Top of Supplied material

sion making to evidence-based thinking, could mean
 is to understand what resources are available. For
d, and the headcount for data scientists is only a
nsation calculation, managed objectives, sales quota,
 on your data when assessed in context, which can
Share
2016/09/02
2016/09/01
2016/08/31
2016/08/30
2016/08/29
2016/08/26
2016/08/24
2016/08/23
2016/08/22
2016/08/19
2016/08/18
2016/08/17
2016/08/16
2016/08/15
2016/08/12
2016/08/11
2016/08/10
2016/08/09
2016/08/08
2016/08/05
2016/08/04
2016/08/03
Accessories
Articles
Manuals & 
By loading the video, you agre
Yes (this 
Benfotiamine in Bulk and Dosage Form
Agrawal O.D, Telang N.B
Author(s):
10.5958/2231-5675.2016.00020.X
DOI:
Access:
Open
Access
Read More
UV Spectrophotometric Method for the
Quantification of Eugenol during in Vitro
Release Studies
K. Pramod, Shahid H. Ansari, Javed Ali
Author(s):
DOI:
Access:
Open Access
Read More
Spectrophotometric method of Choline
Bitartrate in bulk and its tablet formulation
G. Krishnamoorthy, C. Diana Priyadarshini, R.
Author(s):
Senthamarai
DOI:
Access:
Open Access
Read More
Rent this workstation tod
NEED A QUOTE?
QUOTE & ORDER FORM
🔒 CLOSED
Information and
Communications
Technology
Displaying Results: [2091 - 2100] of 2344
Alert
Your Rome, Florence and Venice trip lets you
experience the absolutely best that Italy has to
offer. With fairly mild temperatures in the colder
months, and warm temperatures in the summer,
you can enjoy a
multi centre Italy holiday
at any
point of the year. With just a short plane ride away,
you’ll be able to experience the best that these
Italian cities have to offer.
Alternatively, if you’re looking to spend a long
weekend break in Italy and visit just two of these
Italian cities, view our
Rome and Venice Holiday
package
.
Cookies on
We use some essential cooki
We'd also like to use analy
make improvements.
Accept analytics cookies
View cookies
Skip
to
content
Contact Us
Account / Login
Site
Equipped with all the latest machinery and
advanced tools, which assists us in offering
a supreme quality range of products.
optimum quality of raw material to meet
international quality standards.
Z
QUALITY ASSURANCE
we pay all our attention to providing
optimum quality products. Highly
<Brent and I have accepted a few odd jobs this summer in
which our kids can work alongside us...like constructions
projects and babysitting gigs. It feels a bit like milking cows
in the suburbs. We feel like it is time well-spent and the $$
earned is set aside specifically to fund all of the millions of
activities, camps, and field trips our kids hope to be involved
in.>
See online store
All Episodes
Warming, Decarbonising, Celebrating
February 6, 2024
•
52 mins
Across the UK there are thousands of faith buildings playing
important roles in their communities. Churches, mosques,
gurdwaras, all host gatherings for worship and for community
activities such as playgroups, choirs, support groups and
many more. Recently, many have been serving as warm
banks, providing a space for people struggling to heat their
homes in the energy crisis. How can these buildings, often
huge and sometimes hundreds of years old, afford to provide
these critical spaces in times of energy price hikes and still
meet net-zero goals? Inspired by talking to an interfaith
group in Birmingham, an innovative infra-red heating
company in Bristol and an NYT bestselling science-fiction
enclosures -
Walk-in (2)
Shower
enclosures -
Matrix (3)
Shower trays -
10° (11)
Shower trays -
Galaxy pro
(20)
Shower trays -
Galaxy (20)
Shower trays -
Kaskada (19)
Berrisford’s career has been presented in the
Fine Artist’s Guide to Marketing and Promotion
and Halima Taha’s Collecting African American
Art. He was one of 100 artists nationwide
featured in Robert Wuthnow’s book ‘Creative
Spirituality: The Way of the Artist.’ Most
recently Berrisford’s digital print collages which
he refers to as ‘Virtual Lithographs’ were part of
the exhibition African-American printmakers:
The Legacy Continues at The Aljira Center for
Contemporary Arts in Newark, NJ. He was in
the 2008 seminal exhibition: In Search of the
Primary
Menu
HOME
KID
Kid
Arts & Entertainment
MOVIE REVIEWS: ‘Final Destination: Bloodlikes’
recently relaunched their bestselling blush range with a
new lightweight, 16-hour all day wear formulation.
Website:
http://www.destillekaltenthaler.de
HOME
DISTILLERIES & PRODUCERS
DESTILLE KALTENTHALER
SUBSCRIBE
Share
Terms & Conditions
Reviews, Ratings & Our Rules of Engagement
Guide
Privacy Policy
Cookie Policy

Bottom of Supplied material

Your objective:
Each line of the records above must be copied exactly.

Completed exercise:
sion making to evidence-based thinking, could mean
 is to understand what resources are available. For
d, and the headcount for data scientists is only a
nsation calculation, managed objectives, sales quota,
 on your data when assessed in context, which can
Share
2016/09/02
2016/09/01
2016/08/31
2016/08/30
2016/08/29
2016/08/26
2016/08/24
2016/08/23
2016/08/22
2016/08/19
2016/08/18
2016/08/17
2016/08/16
2016/08/15
2016/08/12
2016/08/11
2016/08/10
2016/08/09
2016/08/08
2016/08/05
2016/08/04
2016/08/03
Accessories
Articles
Manuals & 
By loading the video, you agre
Yes (this 
Benfotiamine in Bulk and Dosage Form
Agrawal O.D, Telang N.B
Author(s):
10.5958/2231-5675.2016.00020.X
DOI:
Access:
Open
Access
Read More
UV Spectrophotometric Method for the
Quantification of Eugenol during in Vitro
Release Studies
K. Pramod, Shahid H. Ansari, Javed Ali
Author(s):
DOI:
Access:
Open Access
Read More
Spectrophotometric method of Choline
Bitartrate in bulk and its tablet formulation
G. Krishnamoorthy, C. Diana Priyadarshini, R.
Author(s):
Senthamarai
DOI:
Access:
Open Access
Read More
Rent this workstation tod
NEED A QUOTE?
QUOTE & ORDER FORM
🔒 CLOSED
Information and
Communications
Technology
Displaying Results: [2091 - 2100] of 2344
Alert
Your Rome, Florence and Venice trip lets you
experience the absolutely best that Italy has to
offer. With fairly mild temperatures in the colder
months, and warm temperatures in the summer,
you can enjoy a
multi centre Italy holiday
at any
point of the year. With just a short plane ride away,
you’ll be able to experience the best that these
Italian cities have to offer.
Alternatively, if you’re looking to spend a long
weekend break in Italy and visit just two of these
Italian cities, view our
Rome and Venice Holiday
package
.
Cookies on
We use some essential cooki
We'd also like to use analy
make improvements.
Accept analytics cookies
View cookies
Skip
to
content
Contact Us
Account / Login
Site
Equipped with all the latest machinery and
advanced tools, which assists us in offering
a supreme quality range of products.
optimum quality of raw material to meet
international quality standards.
Z
QUALITY ASSURANCE
we pay all our attention to providing
optimum quality products. Highly
<Brent and I have accepted a few odd jobs this summer in
which our kids can work alongside us...like constructions
projects and babysitting gigs. It feels a bit like milking cows
in the suburbs. We feel like it is time well-spent and the $$
earned is set aside specifically to fund all of the millions of
activities, camps, and field trips our kids hope to be involved
in.>
See online store
All Episodes
Warming, Decarbonising, Celebrating
February 6, 2024
•
52 mins
Across the UK there are thousands of faith buildings playing
important roles in their communities. Churches, mosques,
gurdwaras, all host gatherings for worship and for community
activities such as playgroups, choirs, support groups and
many more. Recently, many have been serving as warm
banks, providing a space for people struggling to heat their
homes in the energy crisis. How can these buildings, often
huge and sometimes hundreds of years old, afford to provide
these critical spaces in times of energy price hikes and still
meet net-zero goals? Inspired by talking to an interfaith
group in Birmingham, an innovative infra-red heating
company in Bristol and an NYT bestselling science-fiction
enclosures -
Walk-in (2)
Shower
enclosures -
Matrix (3)
Shower trays -
10° (11)
Shower trays -
Galaxy pro
(20)
Shower trays -
Galaxy (20)
Shower trays -
Kaskada (19)
Berrisford’s career has been presented in the
Fine Artist’s Guide to Marketing and Promotion
and Halima Taha’s Collecting African American
Art. He was one of 100 artists nationwide
featured in Robert Wuthnow’s book ‘Creative
Spirituality: The Way of the Artist.’ Most
recently Berrisford’s digital print collages which
he refers to as ‘Virtual Lithographs’ were part of
the exhibition African-American printmakers:
The Legacy Continues at The Aljira Center for
Contemporary Arts in Newark, NJ. He was in
the 2008 seminal exhibition: In Search of the
Primary
Menu
HOME
KID
Kid
Arts & Entertainment
MOVIE REVIEWS: ‘Final Destination: Bloodlikes’
recently relaunched their bestselling blush range with a
new lightweight, 16-hour all day wear formulation.
Website:
http://www.destillekaltenthaler.de
HOME
DISTILLERIES & PRODUCERS
DESTILLE KALTENTHALER
SUBSCRIBE
Share
Terms & Conditions
Reviews, Ratings & Our Rules of Engagement
Guide
Privacy Policy
Cookie Policy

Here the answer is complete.